◆ **What is required**: Below are the entries. Transcribe exactly the lines from the one with "preserve, protect" through the one with "thousands SQ", ends included, and leave out all others.

◆ **Data records**:

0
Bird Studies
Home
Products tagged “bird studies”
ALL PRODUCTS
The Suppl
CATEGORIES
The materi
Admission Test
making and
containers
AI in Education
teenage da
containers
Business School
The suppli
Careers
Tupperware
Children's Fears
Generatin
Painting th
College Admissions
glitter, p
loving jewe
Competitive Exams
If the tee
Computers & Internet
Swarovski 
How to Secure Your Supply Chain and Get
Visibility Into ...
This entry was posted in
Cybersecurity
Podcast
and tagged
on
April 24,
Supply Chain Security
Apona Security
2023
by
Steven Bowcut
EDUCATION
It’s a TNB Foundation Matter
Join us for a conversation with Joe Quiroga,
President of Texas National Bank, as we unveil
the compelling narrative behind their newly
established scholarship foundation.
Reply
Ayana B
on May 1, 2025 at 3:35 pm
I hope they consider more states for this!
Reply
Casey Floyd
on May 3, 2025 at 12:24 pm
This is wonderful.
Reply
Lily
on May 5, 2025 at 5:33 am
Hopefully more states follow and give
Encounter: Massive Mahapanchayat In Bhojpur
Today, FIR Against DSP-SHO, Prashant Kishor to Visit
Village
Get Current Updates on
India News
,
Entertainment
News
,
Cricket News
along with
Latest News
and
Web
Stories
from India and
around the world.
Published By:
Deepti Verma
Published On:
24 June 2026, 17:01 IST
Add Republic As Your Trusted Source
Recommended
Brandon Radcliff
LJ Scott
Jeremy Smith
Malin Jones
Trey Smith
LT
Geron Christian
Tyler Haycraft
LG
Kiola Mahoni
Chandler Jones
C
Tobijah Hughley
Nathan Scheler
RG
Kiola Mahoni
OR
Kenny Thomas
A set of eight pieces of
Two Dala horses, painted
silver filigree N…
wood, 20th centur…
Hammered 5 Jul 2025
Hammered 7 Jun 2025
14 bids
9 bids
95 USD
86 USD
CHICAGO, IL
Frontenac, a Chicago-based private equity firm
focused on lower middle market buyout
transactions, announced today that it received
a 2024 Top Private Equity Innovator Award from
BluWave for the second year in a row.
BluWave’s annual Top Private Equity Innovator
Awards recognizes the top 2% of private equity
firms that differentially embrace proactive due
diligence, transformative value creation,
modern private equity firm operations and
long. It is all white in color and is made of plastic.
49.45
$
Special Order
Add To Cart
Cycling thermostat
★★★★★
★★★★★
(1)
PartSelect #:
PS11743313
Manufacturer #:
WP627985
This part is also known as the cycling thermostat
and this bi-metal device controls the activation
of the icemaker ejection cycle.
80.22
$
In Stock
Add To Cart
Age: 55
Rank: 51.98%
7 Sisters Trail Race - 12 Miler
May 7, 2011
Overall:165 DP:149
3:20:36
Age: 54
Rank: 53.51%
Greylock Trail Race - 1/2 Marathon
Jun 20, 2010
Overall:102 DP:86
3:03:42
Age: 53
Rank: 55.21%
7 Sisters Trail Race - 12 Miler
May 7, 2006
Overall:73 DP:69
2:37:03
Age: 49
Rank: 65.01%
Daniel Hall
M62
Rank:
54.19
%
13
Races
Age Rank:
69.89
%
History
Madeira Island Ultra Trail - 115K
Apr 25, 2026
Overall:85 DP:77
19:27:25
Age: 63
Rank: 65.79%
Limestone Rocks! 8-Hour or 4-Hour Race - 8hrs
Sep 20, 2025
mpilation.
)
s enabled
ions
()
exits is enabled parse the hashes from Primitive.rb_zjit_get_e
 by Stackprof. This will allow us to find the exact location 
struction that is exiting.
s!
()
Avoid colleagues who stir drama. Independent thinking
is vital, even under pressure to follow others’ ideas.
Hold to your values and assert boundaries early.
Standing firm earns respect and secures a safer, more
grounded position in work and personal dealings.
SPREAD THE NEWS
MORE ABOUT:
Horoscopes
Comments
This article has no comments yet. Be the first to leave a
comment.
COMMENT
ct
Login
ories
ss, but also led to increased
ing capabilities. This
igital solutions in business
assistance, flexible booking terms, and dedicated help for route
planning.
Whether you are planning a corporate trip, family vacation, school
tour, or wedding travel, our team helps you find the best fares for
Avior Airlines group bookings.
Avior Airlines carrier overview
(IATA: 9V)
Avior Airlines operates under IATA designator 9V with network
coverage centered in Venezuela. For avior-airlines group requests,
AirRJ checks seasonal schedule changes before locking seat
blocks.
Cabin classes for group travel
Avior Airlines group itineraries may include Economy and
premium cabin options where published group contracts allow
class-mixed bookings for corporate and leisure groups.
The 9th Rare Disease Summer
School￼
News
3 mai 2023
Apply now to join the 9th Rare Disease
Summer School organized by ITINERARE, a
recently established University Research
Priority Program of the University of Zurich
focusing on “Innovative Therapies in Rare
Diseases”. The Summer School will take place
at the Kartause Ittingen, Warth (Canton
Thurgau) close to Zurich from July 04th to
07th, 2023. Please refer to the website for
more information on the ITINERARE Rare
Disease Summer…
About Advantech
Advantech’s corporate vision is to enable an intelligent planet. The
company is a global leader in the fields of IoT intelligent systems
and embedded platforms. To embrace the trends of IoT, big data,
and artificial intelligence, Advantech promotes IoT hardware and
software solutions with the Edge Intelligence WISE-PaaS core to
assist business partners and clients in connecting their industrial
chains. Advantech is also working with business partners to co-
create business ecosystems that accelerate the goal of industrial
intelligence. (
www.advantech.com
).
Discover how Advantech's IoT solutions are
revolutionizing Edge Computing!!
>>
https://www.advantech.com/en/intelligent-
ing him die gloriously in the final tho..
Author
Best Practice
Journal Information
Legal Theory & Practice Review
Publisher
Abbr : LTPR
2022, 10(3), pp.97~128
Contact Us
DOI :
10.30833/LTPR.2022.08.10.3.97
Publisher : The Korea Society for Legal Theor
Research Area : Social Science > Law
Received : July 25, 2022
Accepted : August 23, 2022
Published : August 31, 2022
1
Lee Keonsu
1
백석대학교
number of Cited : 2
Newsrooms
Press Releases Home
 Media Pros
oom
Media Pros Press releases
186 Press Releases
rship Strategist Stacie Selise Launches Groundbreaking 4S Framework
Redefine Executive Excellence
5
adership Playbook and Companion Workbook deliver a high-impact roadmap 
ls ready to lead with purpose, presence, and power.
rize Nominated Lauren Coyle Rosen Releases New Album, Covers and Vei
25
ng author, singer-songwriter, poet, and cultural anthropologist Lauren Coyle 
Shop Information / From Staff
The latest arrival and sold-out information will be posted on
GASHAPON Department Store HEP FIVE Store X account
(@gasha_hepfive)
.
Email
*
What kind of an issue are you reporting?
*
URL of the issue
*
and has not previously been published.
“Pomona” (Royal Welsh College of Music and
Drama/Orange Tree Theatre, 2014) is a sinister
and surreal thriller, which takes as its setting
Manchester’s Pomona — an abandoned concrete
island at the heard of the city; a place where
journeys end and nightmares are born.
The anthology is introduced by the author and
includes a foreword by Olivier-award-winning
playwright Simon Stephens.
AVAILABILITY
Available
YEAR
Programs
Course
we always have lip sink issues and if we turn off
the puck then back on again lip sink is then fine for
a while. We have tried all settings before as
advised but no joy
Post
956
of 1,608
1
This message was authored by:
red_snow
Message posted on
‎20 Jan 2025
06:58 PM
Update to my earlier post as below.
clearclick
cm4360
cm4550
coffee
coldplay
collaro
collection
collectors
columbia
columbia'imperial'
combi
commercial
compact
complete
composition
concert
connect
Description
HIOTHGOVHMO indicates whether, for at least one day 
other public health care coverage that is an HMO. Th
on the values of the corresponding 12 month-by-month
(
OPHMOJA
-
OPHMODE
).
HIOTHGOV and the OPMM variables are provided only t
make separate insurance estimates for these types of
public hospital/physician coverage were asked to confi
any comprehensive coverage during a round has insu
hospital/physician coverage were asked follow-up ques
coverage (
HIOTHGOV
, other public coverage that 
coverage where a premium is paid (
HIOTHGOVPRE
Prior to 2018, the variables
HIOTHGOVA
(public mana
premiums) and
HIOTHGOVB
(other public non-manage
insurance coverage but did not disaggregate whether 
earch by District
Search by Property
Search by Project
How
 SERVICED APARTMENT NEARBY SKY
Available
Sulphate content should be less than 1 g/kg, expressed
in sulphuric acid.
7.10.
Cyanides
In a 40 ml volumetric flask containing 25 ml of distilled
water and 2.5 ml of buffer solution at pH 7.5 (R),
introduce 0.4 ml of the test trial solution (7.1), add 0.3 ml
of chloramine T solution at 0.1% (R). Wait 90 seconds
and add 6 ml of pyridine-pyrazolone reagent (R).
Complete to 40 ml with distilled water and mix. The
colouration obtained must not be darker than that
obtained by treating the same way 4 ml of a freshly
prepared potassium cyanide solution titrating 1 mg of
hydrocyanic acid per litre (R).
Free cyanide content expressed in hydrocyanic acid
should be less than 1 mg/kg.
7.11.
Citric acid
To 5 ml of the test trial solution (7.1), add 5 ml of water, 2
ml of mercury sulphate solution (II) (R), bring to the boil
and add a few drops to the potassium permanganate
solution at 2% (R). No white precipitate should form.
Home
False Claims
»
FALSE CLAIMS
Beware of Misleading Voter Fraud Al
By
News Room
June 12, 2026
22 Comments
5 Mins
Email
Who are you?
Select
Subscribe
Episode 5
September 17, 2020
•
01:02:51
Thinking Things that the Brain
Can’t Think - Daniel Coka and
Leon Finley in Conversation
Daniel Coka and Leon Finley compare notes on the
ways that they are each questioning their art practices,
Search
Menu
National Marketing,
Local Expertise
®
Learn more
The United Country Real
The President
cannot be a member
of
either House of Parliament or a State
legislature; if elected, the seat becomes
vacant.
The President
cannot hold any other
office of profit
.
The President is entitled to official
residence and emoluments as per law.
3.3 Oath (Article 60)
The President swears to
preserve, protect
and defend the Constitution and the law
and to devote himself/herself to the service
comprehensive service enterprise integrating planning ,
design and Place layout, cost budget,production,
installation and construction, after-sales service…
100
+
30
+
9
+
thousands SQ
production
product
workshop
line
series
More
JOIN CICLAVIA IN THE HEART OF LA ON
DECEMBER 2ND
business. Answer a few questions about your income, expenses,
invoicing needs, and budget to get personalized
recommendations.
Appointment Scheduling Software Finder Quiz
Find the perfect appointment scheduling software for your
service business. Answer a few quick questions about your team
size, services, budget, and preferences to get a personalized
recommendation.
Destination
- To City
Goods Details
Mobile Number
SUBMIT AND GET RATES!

◆ **Finished exercise**:
preserve, protect
and defend the Constitution and the law
and to devote himself/herself to the service
comprehensive service enterprise integrating planning ,
design and Place layout, cost budget,production,
installation and construction, after-sales service…
100
+
30
+
9
+
thousands SQ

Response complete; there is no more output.